Rost and all,
I agree 100% the word managed is abused from time to time..The elk of Wyoming are mangaged, and to a lesser degree also in Idaho..I managed my Mule deer and Coues deer herd on 75,000 acres for a number of years in the Big Bend as does everyone else in that area. In todays world all game is managed and if that were not so then we would have no game..

To the bow hunters and rifle hunters for that matter, the point I make is killing the deer from a stand is not a particularly big deal, I don't know that its hunting persay or just patience and fortatude, the ability to sit for hours in one spot and wait for the shot that may or may not ever come. Don't get me wrong I have shot plenty of Whitetail from a stand, and some Mule deer, elk and whitetail from my pickup, always does or cows or smaller bucks, I'm not that picky if I'm meat hunting and just want to get it over with. I still hunt for meat only sometimes, and I mostly take high neck or head shots. Ont the other hand when trophy hunting I like to get out after them on their terms and cover a lot of ground or slow stalk them in the thick stuff.If I am trophy hunting I want to earn it and I have passed some pretty big bucks because they were standing beside the dirt road and I was in the truck. I usually return later and try to walk them up however.

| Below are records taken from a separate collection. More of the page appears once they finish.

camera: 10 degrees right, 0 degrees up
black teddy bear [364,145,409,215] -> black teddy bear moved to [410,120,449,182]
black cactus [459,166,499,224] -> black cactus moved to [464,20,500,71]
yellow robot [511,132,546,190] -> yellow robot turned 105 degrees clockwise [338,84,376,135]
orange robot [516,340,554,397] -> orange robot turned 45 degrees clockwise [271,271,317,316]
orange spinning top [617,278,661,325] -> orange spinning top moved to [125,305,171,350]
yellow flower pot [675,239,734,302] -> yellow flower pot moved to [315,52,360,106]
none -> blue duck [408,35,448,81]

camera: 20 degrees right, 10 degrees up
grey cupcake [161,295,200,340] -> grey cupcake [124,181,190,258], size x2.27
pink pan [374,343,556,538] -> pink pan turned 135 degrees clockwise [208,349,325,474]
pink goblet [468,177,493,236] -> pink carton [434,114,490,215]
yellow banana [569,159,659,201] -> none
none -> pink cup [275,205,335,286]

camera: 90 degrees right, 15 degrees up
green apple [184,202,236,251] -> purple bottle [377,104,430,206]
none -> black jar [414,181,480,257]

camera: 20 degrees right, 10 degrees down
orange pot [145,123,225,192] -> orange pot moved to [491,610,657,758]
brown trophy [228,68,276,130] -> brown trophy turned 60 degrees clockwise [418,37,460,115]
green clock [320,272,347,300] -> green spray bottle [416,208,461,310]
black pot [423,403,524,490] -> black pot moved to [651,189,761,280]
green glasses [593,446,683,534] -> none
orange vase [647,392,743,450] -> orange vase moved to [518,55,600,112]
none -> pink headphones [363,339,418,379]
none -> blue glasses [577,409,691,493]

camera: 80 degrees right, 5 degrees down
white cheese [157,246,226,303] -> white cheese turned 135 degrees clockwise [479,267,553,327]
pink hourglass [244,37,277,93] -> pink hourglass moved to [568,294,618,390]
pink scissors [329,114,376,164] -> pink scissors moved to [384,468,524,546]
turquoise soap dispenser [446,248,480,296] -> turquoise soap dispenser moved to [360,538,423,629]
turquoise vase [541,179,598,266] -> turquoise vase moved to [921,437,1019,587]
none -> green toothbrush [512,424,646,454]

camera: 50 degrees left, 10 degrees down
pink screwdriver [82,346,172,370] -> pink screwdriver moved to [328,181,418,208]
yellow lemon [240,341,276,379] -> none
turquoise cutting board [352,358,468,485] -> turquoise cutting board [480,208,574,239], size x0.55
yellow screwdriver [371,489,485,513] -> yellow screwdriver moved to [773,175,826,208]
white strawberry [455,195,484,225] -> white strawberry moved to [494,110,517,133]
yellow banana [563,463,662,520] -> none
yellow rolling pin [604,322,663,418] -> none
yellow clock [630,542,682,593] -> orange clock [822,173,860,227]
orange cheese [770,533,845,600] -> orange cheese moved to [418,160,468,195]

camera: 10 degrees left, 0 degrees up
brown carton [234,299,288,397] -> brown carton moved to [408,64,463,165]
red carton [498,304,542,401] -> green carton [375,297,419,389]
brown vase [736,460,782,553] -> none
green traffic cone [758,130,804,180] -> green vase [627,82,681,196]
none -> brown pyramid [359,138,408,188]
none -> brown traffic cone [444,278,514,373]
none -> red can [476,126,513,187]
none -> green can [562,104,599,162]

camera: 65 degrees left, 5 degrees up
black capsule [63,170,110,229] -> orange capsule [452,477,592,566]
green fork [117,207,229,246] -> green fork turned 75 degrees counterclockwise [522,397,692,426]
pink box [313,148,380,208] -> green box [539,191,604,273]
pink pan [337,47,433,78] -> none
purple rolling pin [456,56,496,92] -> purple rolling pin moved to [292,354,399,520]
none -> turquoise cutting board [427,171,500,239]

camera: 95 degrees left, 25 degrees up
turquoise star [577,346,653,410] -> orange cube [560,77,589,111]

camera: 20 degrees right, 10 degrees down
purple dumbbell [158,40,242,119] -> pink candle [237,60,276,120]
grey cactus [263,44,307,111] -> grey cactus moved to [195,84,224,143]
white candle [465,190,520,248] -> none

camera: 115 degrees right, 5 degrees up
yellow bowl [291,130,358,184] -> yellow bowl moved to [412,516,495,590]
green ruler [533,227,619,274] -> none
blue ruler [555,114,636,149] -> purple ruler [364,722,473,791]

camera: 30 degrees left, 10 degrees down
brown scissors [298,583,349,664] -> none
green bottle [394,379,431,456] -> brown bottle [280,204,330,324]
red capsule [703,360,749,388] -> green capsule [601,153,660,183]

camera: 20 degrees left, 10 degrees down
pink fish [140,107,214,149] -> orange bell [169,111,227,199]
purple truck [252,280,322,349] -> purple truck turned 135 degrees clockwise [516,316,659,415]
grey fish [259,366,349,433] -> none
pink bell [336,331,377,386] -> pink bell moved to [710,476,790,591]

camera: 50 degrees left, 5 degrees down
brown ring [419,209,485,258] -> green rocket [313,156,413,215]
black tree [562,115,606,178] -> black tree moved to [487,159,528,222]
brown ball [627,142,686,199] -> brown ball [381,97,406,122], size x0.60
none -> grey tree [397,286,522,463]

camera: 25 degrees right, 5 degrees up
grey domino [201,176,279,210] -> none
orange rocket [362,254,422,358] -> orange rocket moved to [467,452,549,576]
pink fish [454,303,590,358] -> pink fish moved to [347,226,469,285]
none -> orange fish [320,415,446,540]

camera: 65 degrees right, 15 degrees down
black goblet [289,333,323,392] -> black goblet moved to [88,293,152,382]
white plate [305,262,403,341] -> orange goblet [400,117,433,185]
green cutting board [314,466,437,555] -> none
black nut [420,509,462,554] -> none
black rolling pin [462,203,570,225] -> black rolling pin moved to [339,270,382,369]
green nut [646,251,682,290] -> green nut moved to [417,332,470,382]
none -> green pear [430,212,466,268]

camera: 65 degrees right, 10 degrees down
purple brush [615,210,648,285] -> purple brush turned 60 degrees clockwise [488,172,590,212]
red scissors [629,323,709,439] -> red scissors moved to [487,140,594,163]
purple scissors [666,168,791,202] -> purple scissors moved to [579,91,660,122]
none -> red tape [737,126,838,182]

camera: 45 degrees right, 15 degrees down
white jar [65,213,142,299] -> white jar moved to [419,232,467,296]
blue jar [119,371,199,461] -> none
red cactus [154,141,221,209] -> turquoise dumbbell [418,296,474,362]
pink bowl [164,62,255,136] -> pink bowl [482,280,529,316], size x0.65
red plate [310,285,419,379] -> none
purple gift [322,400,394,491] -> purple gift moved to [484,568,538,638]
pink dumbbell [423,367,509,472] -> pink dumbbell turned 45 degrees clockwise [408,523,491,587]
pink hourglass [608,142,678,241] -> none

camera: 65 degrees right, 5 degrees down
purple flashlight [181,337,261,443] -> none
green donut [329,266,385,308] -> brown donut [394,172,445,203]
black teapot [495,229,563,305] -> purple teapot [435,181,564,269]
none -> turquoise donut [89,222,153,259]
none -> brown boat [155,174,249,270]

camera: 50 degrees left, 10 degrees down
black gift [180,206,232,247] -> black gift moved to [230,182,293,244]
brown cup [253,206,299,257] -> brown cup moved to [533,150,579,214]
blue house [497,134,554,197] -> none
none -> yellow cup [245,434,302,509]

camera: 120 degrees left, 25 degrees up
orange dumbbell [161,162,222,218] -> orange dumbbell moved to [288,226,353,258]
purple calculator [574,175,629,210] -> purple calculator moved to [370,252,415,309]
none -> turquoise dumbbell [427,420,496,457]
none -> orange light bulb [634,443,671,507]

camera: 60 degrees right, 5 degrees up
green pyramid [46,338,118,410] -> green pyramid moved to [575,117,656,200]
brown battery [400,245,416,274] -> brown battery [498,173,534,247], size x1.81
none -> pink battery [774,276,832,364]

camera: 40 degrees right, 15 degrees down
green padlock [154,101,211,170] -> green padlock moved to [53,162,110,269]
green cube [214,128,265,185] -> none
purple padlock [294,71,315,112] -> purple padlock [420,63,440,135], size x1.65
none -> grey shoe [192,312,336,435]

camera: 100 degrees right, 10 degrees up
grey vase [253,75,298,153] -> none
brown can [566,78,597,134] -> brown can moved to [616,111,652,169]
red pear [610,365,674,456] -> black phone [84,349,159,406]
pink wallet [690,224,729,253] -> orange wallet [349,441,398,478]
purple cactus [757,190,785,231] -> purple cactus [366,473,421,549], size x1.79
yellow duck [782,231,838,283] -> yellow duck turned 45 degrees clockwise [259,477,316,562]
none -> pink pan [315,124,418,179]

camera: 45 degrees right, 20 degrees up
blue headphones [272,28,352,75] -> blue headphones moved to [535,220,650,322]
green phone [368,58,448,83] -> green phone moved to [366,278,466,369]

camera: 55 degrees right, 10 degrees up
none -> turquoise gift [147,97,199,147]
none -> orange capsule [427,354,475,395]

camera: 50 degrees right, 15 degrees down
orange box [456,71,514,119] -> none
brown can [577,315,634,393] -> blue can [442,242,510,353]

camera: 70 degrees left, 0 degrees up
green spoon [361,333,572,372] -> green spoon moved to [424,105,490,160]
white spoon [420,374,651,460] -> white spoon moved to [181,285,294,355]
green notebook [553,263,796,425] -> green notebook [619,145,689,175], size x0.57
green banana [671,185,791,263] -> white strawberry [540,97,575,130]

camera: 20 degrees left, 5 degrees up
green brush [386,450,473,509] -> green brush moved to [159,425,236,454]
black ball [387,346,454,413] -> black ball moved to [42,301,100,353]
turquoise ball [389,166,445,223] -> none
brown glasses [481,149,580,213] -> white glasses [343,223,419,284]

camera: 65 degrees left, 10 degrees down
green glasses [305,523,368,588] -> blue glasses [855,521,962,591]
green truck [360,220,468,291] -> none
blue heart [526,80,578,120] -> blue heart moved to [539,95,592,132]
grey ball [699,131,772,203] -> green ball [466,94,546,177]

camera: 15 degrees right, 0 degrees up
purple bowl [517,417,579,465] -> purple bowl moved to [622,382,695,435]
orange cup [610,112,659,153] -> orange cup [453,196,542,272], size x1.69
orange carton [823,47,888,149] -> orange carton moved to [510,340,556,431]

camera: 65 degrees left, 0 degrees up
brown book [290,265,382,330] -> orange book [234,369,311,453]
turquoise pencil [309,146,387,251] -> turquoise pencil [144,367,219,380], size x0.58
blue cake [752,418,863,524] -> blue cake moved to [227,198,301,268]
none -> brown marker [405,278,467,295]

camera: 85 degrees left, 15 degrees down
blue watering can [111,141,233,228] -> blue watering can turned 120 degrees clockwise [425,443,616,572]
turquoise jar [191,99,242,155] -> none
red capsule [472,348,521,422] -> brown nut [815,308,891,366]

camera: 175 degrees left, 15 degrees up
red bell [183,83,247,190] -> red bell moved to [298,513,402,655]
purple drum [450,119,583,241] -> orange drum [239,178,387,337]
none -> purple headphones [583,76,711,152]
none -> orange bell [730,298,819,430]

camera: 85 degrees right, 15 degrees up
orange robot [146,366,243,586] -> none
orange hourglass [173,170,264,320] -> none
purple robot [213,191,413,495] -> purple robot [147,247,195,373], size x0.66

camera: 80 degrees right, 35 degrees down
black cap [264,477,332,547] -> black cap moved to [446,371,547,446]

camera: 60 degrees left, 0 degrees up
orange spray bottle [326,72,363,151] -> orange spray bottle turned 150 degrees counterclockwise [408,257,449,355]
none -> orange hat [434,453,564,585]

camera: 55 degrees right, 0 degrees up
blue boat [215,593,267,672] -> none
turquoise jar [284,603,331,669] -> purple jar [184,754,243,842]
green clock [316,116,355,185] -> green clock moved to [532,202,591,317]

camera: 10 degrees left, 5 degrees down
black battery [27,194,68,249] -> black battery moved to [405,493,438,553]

As to fenced deer being fenced deer, that is just wrong and an assumption..Hunting deer on a fenced 50,000 ac. ranch in the Texas lower Rio Grande Valley is a fair chase hunt and like some have said the big bucks go nocturnal and some of them die of old age and the horns become pickups for decorating the gate.

As to the original posts, I watched a goat hunt yesterdays and the kid shooting shot his goat twice at over 900 yards with a rifle disigned to do that, its also designed to wound and it takes hunting out of the spectrum IMO..I don't care how good a shot you are, or how many animals you kill at long range you will wound them from time to time, too many varibles can come into play..I don't see that as sportsmanship, but it sure is an ego trip and at the expense of a fine game animal that you fail to respect IMO...

Most of the shows I see as unrealistic to the sport of hunting.